By Anna Fitzpatrick, Contributing Reporter

MENDOZA, ARGENTINA – Today, vineyards to Mendoza are like the Sugarloaf to Rio: synonymous. The city has successfully positioned itself as a wine tourism destination with plenty of other activities thrown into the mix, making it an enjoyable holiday destination for both wine lovers and outdoor adventure enthusiasts.

The breathtaking scenery of Mendoza, photo by Fainmen/Flickr Creative Commons License.

Originally a dry and arid landscape, grape growing was not native to the locale; it was brought to the area through waves of European immigration. After an earthquake in 1861, in which much of the town was destroyed, further immigration was encouraged in the area with the local government giving away small plots of land to attract the Europeans who were arriving in Buenos Aires.

The influence of European immigrants in the region is clearly seen today, particularly through the introduction of European grape varietals particularly the grape that would bring fame to the region: Malbec but also Cabernet Sauvignon, Merlot and a whole host of others.
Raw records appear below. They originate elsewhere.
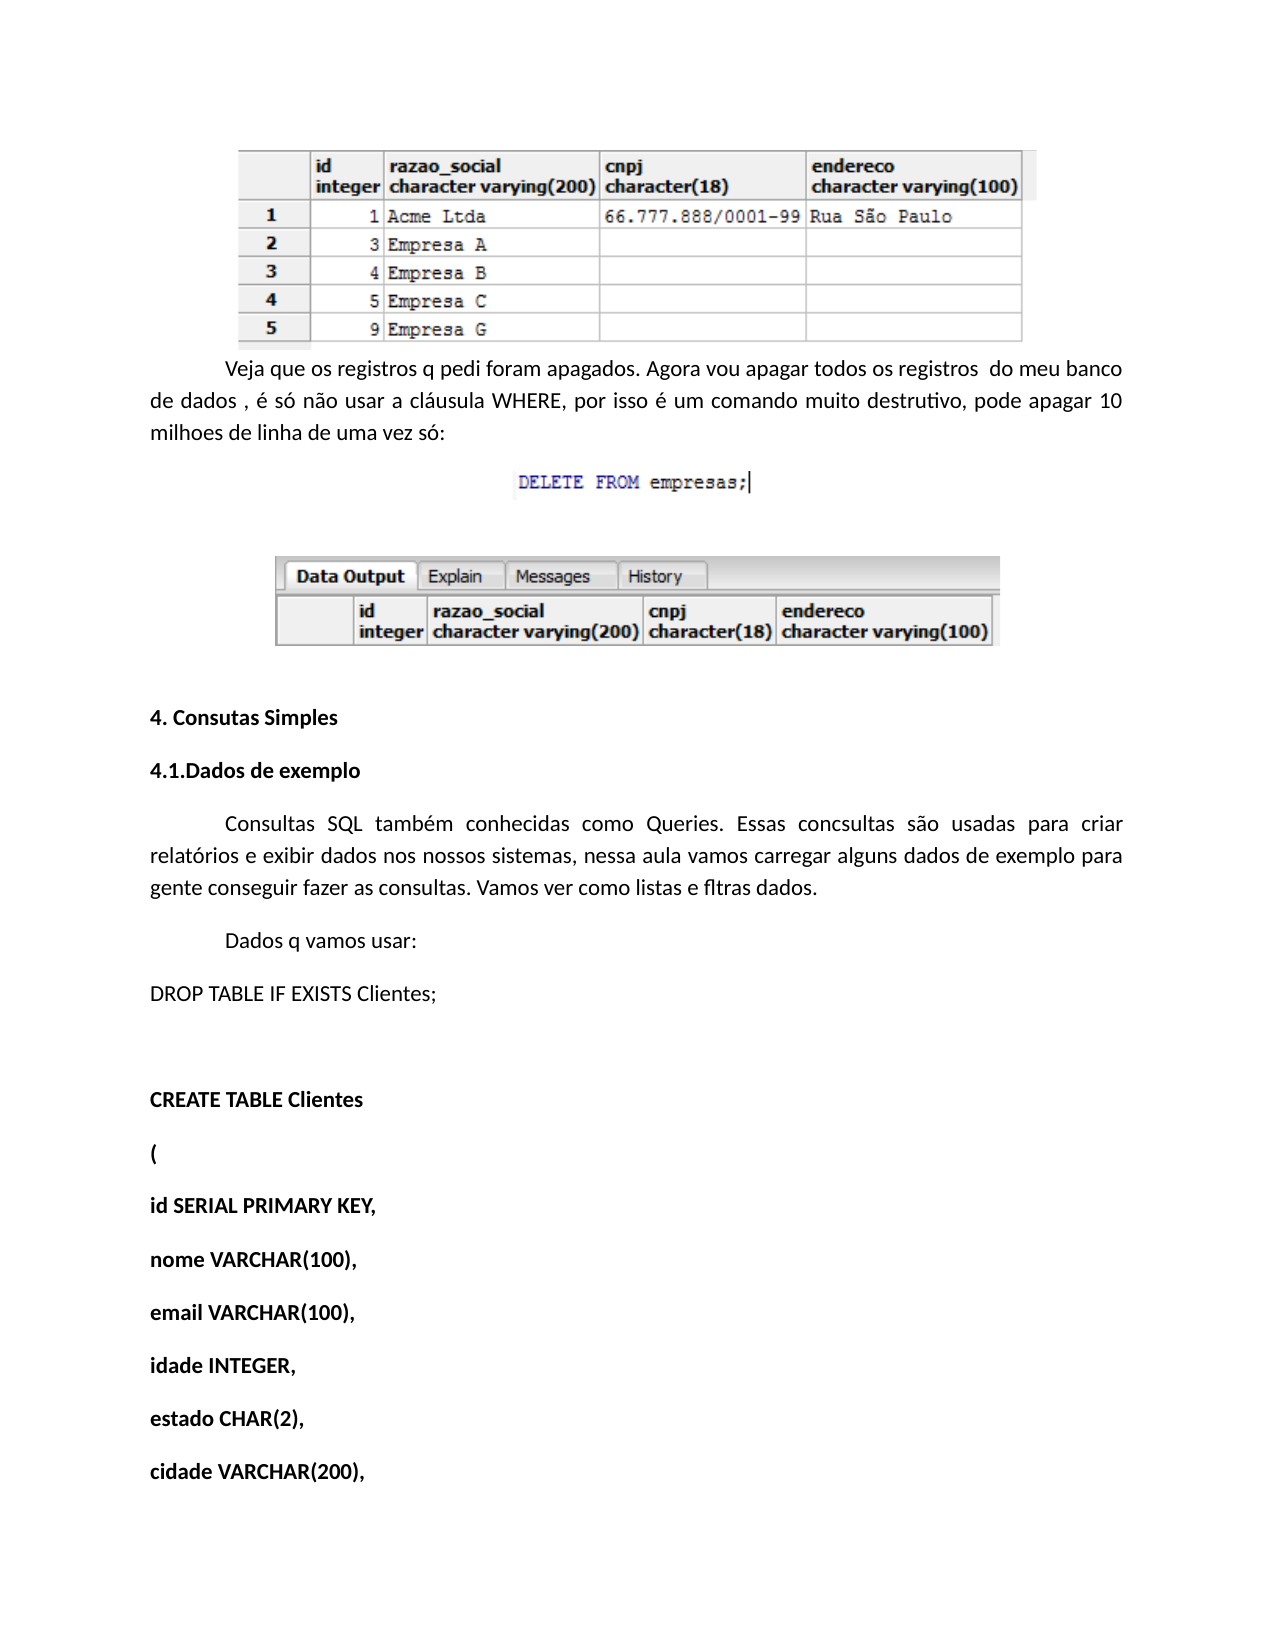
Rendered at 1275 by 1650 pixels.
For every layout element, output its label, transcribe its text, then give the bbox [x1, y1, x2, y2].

text cidade VARCHAR(200), [150, 1457, 1125, 1485]
text 4. Consutas Simples [150, 703, 1125, 731]
text estado CHAR(2), [150, 1404, 1125, 1432]
text idade INTEGER, [150, 1351, 1125, 1379]
text DROP TABLE IF EXISTS Clientes; [150, 979, 1125, 1008]
picture [275, 556, 1001, 646]
text Veja que os registros q pedi foram apagados. Agora vou apagar todos os registros do meu banco de dados , é só não usar a cláusula WHERE, por isso é um comando muito destrutivo, pode apagar 10 milhoes de linha de uma vez só: [150, 150, 1125, 447]
picture [512, 471, 763, 500]
text email VARCHAR(100), [150, 1298, 1125, 1326]
text CREATE TABLE Clientes [150, 1086, 1125, 1114]
text Dados q vamos usar: [150, 927, 1125, 954]
picture [238, 150, 1037, 350]
text id SERIAL PRIMARY KEY, [150, 1192, 1125, 1220]
text ( [150, 1139, 1125, 1167]
text 4.1.Dados de exemplo [150, 756, 1125, 784]
text Consultas SQL também conhecidas como Queries. Essas concsultas são usadas para criar relatórios e exibir dados nos nossos sistemas, nessa aula vamos carregar alguns dados de exemplo para gente conseguir fazer as consultas. Vamos ver como listas e fltras dados. [150, 809, 1125, 902]
text nome VARCHAR(100), [150, 1245, 1125, 1273]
Visiting the region is a must for wine lovers. Most of the large and medium sized wineries and a handful of small, more boutique wineries open their doors for tourists and tastings. The best way to visit the wineries is through an organized tour for which you can expect to pay anything from ARS$60 to ARS$660 (US$160). The price includes transport and tastings at various wineries, with the wine quality varying depending on the price.

Trout and Wine are a tour agency specializing in visits to higher end wineries. The agency also organizes fishing trips. An English speaking guide will accompany you on the tours which include lunch with one of the tastings.

Inside the cellar at Pulenta Estate, photo provided by Pulenta.

Try the Uco Valley tour, one of the newest wine areas in the region, where the Andes rise above: tall and majestic. Starting out at 9AM the first stop is the Pulenta Estate, where a Cabernet Franc is the premium line rather than the more traditional Malbec.

Next stop, a much smaller outfit: Bodega de Azul where carefully thought out questions can be fired at a bona fide winemaker named Miguel. Lunch and final stop is at Bodega Salentein, a futuristic, sci-fi-esque place with incredible views of the Andes and a great Malbec. You can expect to pay around US$165 for a tour similar to this, Ampora is another company with excellent tours.

For the more adventurous and active, biking between wineries is a popular choice. Bikes and Wine provide bike hire for around $60 (Argentine Pesos). Mendoza itself is relatively flat though careful planning is advised to ensure there are not too long a distances between wineries.

If a wine tour sounds all too demanding, then there are a host of other options to fill the time. The most relaxing being a trip to the Termas Cacheuta a natural hot spring and spa on the outskirts of the city, where it is possible to spend the entire day in the pools. Lunch and transfers are also included for a full day price of ARS$200 (US$50).

If the spa sounds a little too sedate, yet a break from wine is still required there are plenty of other activities to pass the time. Tour operators offer the option of white water rafting, horseback-riding, trekking and abseiling trips in the foothills of the Andes. There are plenty of them in the town center all offering a variety of packages.